In another case involving an accident, Officer J. Villarreal issued a public intoxication citation to Neil Allen Cox on Nov. 13, 2007. The citation shows Cox having been involved in an accident while driving a black 2004 Toyota pickup truck northbound on FM 521 at Peach Street.
Although the citation shows Cox having been in an accident, it shows him only being charged with public intoxication.
Additional court records show Cox entered a “no contest” plea in Arcola Municipal Court on Nov. 29, 2007, and was assessed a $289.75 fine plus court costs by Fitch.
“All of these cases have a driver being charged with traffic offenses and public intoxication. He had to be driving to be charged with the (traffic) violations, so how can he be intoxicated but not charged with DWI?” one city hall source asked. “And these (cases) involve a bunch of different officers at different times over the course of the last two years.
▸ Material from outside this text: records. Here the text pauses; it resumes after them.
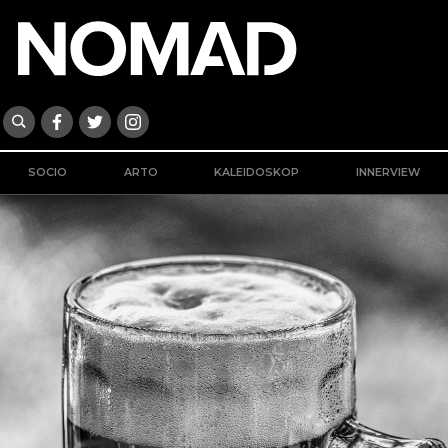
SOCIO
ARTO
KALEIDOSKOP
INNERVIEW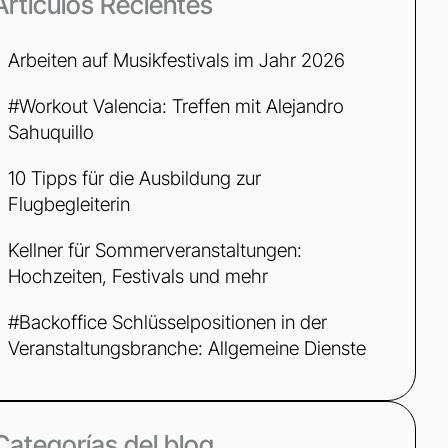
Artículos Recientes
Arbeiten auf Musikfestivals im Jahr 2026
#Workout Valencia: Treffen mit Alejandro
Sahuquillo
10 Tipps für die Ausbildung zur
Flugbegleiterin
Kellner für Sommerveranstaltungen:
Hochzeiten, Festivals und mehr
#Backoffice Schlüsselpositionen in der
Veranstaltungsbranche: Allgemeine Dienste
Categorías del blog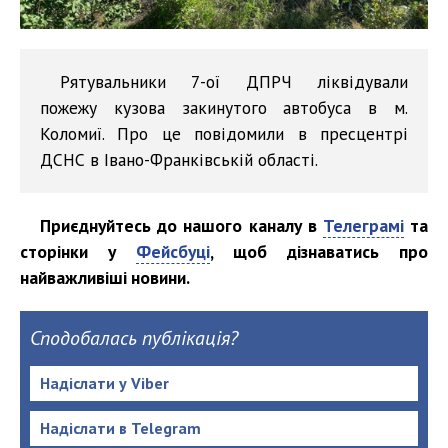
Рятувальники 7-ої ДПРЧ ліквідували
пожежу кузова закинутого автобуса в м.
Коломиї. Про це повідомили в пресцентрі
ДСНС в Івано-Франківській області.
Приєднуйтесь до нашого каналу в
Телеграмі
та
сторінки у
Фейсбуці
, щоб дізнаватись про
найважливіші новини.
Сподобалась публікація?
Надіслати у Viber
Надіслати в Telegram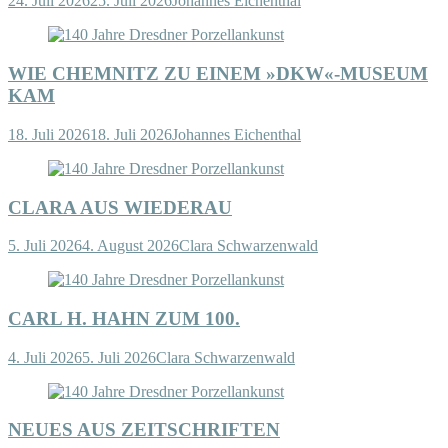
24. Juli 2026
25. Juli 2026
Johannes Eichenthal
WIE CHEMNITZ ZU EINEM »DKW«-MUSEUM
KAM
18. Juli 2026
18. Juli 2026
Johannes Eichenthal
CLARA AUS WIEDERAU
5. Juli 2026
4. August 2026
Clara Schwarzenwald
CARL H. HAHN ZUM 100.
4. Juli 2026
5. Juli 2026
Clara Schwarzenwald
NEUES AUS ZEITSCHRIFTEN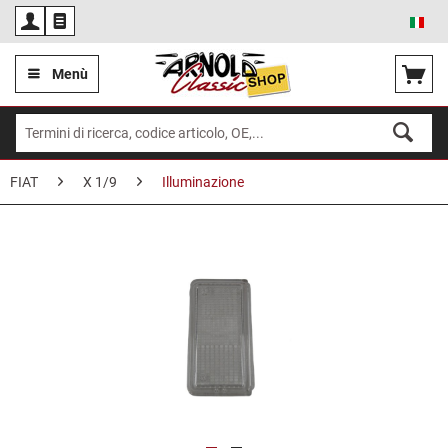
Ita
Menù
FIAT
X 1/9
Illuminazione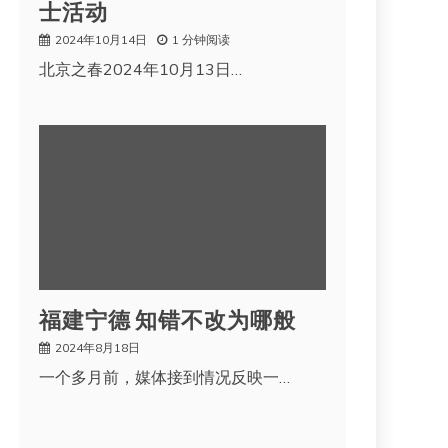
士活动
2024年10月14日
1 分钟阅读
北京之春2024年10月13日…
福建宁德 知错不改为哪般
2024年8月18日
一个多月前，媒体接到情况反映一…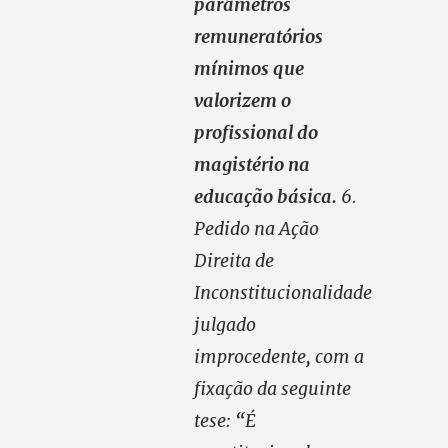
parâmetros
remuneratórios
mínimos que
valorizem o
profissional do
magistério na
educação básica.
6.
Pedido na Ação
Direita de
Inconstitucionalidade
julgado
improcedente, com a
fixação da seguinte
tese: “É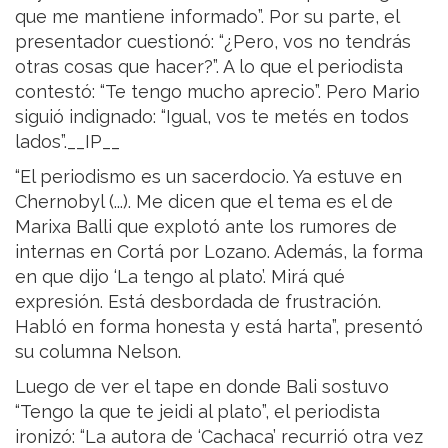
que me mantiene informado”. Por su parte, el
presentador cuestionó: “¿Pero, vos no tendrás
otras cosas que hacer?”. A lo que el periodista
contestó: “Te tengo mucho aprecio”. Pero Mario
siguió indignado: “Igual, vos te metés en todos
lados”.__IP__
“El periodismo es un sacerdocio. Ya estuve en
Chernobyl (...). Me dicen que el tema es el de
Marixa Balli que explotó ante los rumores de
internas en Cortá por Lozano. Además, la forma
en que dijo ‘La tengo al plato’. Mirá qué
expresión. Está desbordada de frustración.
Habló en forma honesta y está harta”, presentó
su columna Nelson.
Luego de ver el tape en donde Bali sostuvo
“Tengo la que te jeidi al plato”, el periodista
ironizó: “La autora de ‘Cachaca’ recurrió otra vez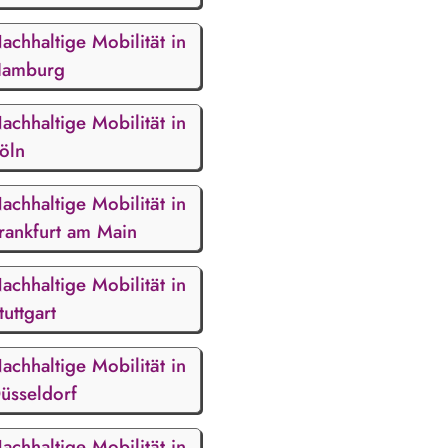
achhaltige Mobilität in
amburg
achhaltige Mobilität in
öln
achhaltige Mobilität in
rankfurt am Main
achhaltige Mobilität in
tuttgart
achhaltige Mobilität in
üsseldorf
achhaltige Mobilität in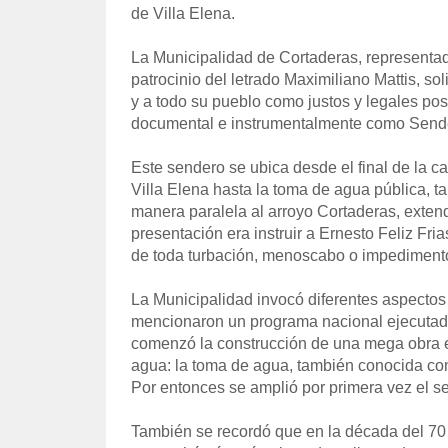
de Villa Elena.
La Municipalidad de Cortaderas, representad
patrocinio del letrado Maximiliano Mattis, s
y a todo su pueblo como justos y legales pos
documental e instrumentalmente como Sende
Este sendero se ubica desde el final de la c
Villa Elena hasta la toma de agua pública, t
manera paralela al arroyo Cortaderas, extend
presentación era instruir a Ernesto Feliz Fria
de toda turbación, menoscabo o impedimento
La Municipalidad invocó diferentes aspectos
mencionaron un programa nacional ejecutado
comenzó la construcción de una mega obra en
agua: la toma de agua, también conocida como
Por entonces se amplió por primera vez el se
También se recordó que en la década del 70 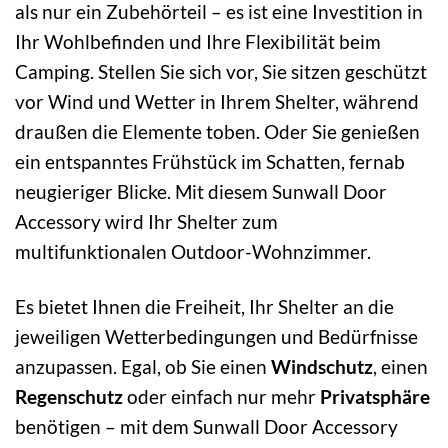
als nur ein Zubehörteil – es ist eine Investition in
Ihr Wohlbefinden und Ihre Flexibilität beim
Camping. Stellen Sie sich vor, Sie sitzen geschützt
vor Wind und Wetter in Ihrem Shelter, während
draußen die Elemente toben. Oder Sie genießen
ein entspanntes Frühstück im Schatten, fernab
neugieriger Blicke. Mit diesem Sunwall Door
Accessory wird Ihr Shelter zum
multifunktionalen Outdoor-Wohnzimmer.
Es bietet Ihnen die Freiheit, Ihr Shelter an die
jeweiligen Wetterbedingungen und Bedürfnisse
anzupassen. Egal, ob Sie einen
Windschutz
, einen
Regenschutz
oder einfach nur mehr
Privatsphäre
benötigen – mit dem Sunwall Door Accessory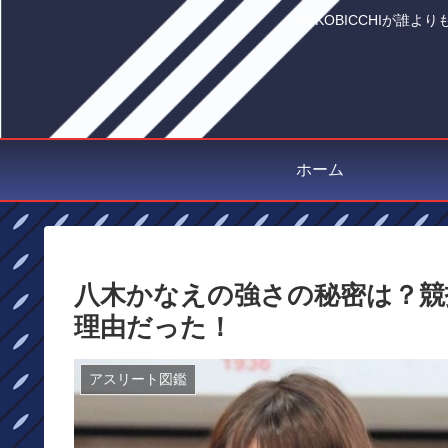
YOKOBICCHIが
ホーム
八木かなえの強さの秘密は？競
理由だった！
アスリート図鑑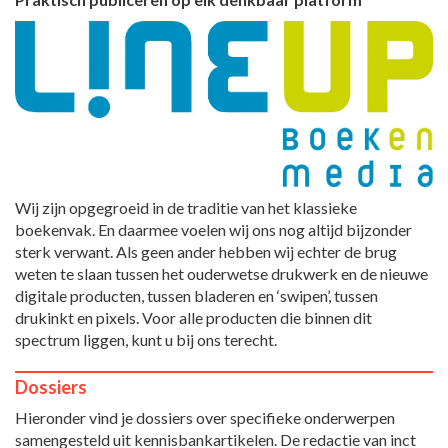
Wij zijn opgegroeid in de traditie van het klassieke
boekenvak. En daarmee voelen wij ons nog altijd bijzonder
sterk verwant. Als geen ander hebben wij echter de brug
weten te slaan tussen het ouderwetse drukwerk en de nieuwe
digitale producten, tussen bladeren en ‘swipen’, tussen
drukinkt en pixels. Voor alle producten die binnen dit
spectrum liggen, kunt u bij ons terecht.
Dossiers
Hieronder vind je dossiers over specifieke onderwerpen
samengesteld uit kennisbankartikelen. De redactie van inct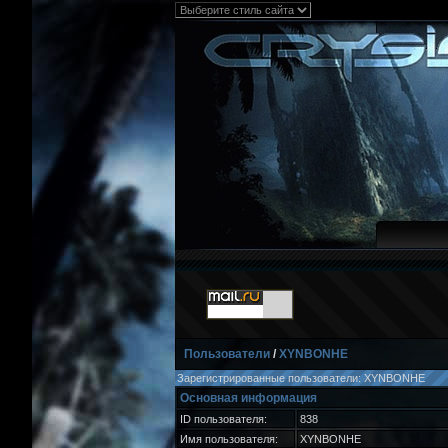
Пользователи
/
XYNBONHE
Зарегистрированные пользователи: XYNBONHE
Основная информация
ID пользователя:
838
Имя пользователя:
XYNBONHE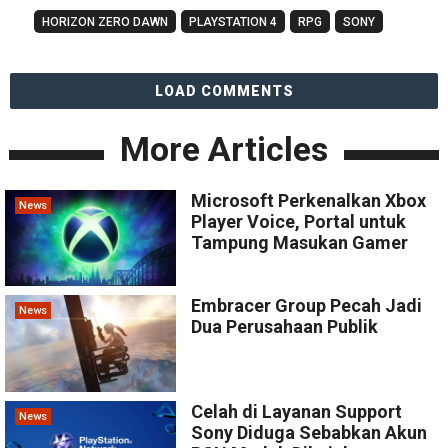
HORIZON ZERO DAWN
PLAYSTATION 4
RPG
SONY
LOAD COMMENTS
More Articles
Microsoft Perkenalkan Xbox
News
Player Voice, Portal untuk
Tampung Masukan Gamer
Embracer Group Pecah Jadi
News
Dua Perusahaan Publik
Celah di Layanan Support
News
Sony Diduga Sebabkan Akun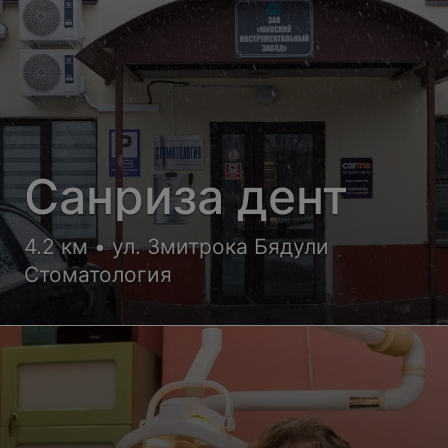
Санриза дент
4.2 км • ул. Змитрока Бядули
Стоматология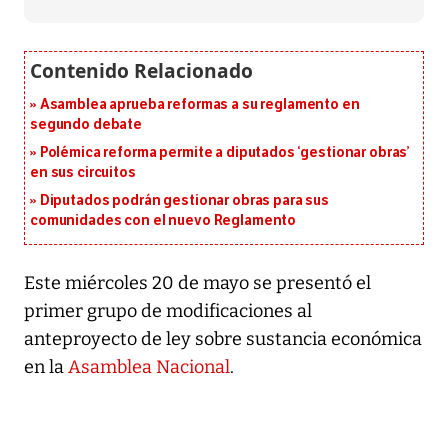
Asamblea aprueba reformas a su reglamento en
segundo debate
Polémica reforma permite a diputados ‘gestionar obras’
en sus circuitos
Diputados podrán gestionar obras para sus
comunidades con el nuevo Reglamento
Este miércoles 20 de mayo se presentó el
primer grupo de modificaciones al
anteproyecto de ley sobre sustancia económica
en la
Asamblea Nacional
.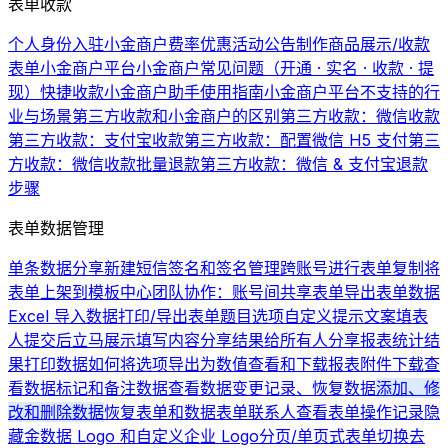
表单收款
个人身份入驻小金商户费率优惠活动公告
制作商品展示/收款
表单
小金商户平台
小金商户常见问题（开通 · 实名 · 收款 · 提
现）
快捷收款
小金商户助手使用指南
小金商户平台不支持的行
业与场景
第三方收款和小金商户的区别
第三方收款：微信收款
第三方收款：支付宝收款
第三方收款：配置微信 H5 支付
第三
方收款：微信收款批量退款
第三方收款：微信 & 支付宝退款
步骤
表单数据管理
单条数据分享
新建短信签名和签名管理
跨账号进行表单复制
将
表单上架到模板中心
团队协作：账号间共享表单
导出表单数据
Excel 导入数据
打印/导出表单题目选项
自定义提示文案
填表
人提交后立马展示填写内容
分享结果给所有人
分享报表统计结
果
打印数据
如何将选项导出为数值
查看和下载报表
附件下载
查
看数据
标记和备注数据
查看数据变更记录、恢复数据
添加、修
改和删除数据
恢复表单和数据
表单联系人
查看表单操作记录
隐
藏金数据 Logo 和自定义企业 Logo
分页/单页式表单切换
去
They can’t just say this is one cop not doing his job; it’s clearly a common practice in the police department.”
The individual also questioned why the municipal court judge failed to question the practice.
“(Fitch) sees all of these cases come though her courtroom; she sees the same thing (FortBendNow) saw,” he said. “How can she turn a blind eye to something that’s so obviously wrong? She’s supposed to see that justice is done.”
Attempts to reach Fitch for comment were unsuccessful.
Due to the holidays, no one from the Fort Bend County District Attorney’s Office was immediately available for comment.